## Task goal
Could you write out every record below exactly, leaving the pictures out?
** Opening Records for this task block **
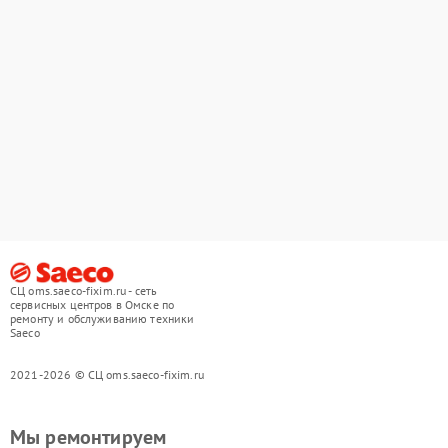
СЦ oms.saeco-fixim.ru - сеть
сервисных центров в Омске по
ремонту и обслуживанию техники
Saeco
2021-2026 © СЦ oms.saeco-fixim.ru
Мы ремонтируем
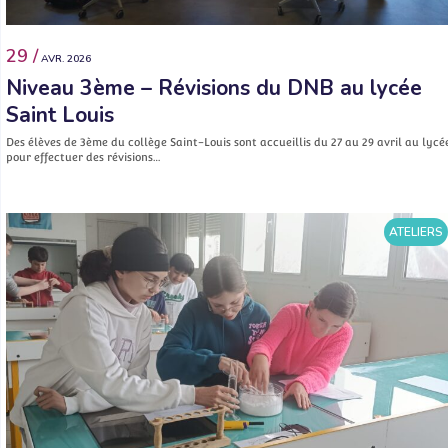
29 /
AVR. 2026
Niveau 3ème – Révisions du DNB au lycée
Saint Louis
Des élèves de 3ème du collège Saint-Louis sont accueillis du 27 au 29 avril au lycé
pour effectuer des révisions…
ATELIERS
** Closing Records for this task block **
## Answer section
СЦ oms.saeco-fixim.ru - сеть
сервисных центров в Омске по
ремонту и обслуживанию техники
Saeco
2021-2026 © СЦ oms.saeco-fixim.ru
Мы ремонтируем
29 /
AVR. 2026
Niveau 3ème – Révisions du DNB au lycée
Saint Louis
Des élèves de 3ème du collège Saint-Louis sont accueillis du 27 au 29 avril au lycé
pour effectuer des révisions…
ATELIERS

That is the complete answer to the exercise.